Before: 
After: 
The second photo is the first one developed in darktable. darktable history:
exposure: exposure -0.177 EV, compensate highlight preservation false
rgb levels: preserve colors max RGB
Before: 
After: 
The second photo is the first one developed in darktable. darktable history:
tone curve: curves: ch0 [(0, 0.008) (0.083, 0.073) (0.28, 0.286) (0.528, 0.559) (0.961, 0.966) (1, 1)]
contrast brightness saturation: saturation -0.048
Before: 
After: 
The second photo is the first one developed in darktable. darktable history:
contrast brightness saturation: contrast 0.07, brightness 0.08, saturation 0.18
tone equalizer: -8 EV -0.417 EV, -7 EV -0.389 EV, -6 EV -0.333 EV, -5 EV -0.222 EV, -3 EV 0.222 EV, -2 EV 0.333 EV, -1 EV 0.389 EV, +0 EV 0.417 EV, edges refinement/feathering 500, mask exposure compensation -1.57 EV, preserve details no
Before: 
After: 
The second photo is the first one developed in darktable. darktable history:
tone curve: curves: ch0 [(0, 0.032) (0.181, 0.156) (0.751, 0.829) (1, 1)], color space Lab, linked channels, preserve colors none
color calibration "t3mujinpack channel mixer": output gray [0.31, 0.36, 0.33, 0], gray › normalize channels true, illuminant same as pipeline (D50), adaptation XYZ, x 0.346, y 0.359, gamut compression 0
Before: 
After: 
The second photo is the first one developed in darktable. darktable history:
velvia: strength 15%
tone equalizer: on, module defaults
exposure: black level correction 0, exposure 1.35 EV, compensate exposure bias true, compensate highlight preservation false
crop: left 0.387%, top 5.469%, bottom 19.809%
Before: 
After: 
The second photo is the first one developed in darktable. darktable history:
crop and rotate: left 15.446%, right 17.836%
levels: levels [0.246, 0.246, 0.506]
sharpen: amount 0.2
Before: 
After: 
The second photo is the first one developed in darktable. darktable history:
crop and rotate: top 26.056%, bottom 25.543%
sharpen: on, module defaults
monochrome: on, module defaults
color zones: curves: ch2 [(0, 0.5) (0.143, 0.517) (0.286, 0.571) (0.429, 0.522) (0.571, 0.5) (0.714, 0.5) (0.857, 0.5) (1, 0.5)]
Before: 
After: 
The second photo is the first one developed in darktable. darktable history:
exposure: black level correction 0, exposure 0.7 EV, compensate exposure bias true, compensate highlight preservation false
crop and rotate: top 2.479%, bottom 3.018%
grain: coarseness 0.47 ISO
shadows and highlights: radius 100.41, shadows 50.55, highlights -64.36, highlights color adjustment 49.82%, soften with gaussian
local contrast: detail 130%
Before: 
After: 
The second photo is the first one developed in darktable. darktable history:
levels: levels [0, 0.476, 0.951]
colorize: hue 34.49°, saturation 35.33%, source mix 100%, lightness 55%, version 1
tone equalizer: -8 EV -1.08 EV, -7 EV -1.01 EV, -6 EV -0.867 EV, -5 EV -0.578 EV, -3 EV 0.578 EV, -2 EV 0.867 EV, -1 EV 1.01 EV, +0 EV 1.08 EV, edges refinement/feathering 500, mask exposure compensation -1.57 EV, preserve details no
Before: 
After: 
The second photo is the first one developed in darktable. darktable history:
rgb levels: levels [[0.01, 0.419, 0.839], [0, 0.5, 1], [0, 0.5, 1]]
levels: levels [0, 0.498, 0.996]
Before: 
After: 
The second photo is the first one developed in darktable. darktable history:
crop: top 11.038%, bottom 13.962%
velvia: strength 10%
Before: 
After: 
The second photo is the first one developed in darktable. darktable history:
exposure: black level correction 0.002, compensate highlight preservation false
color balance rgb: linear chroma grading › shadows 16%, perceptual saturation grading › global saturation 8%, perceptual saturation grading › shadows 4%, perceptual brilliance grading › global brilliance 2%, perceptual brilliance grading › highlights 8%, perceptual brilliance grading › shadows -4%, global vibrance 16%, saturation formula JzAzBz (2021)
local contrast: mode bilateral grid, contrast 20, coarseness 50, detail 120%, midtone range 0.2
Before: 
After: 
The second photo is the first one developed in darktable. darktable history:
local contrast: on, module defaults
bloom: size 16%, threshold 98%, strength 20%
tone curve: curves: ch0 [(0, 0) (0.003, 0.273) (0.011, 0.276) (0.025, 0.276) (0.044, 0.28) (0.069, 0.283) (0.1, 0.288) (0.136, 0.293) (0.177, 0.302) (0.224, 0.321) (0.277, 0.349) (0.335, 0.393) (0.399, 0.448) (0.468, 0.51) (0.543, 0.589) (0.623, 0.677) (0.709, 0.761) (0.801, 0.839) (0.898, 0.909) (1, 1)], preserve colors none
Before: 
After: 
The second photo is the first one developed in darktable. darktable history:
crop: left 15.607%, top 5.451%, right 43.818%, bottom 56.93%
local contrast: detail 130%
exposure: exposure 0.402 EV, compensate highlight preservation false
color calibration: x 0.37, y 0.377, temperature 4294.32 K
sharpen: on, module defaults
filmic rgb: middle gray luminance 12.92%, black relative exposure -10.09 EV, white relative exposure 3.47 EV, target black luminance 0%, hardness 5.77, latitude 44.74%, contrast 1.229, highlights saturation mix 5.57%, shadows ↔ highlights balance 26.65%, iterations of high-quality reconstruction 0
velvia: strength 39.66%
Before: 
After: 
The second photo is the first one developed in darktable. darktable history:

* WHAT IS EXPECTED
Reproduce the records word for word from the very beginning through the line containing "rgb levels: preserve colors max RGB".

* RESPONSE TO THIS TASK
Before: 
After: 
The second photo is the first one developed in darktable. darktable history:
exposure: exposure -0.177 EV, compensate highlight preservation false
rgb levels: preserve colors max RGB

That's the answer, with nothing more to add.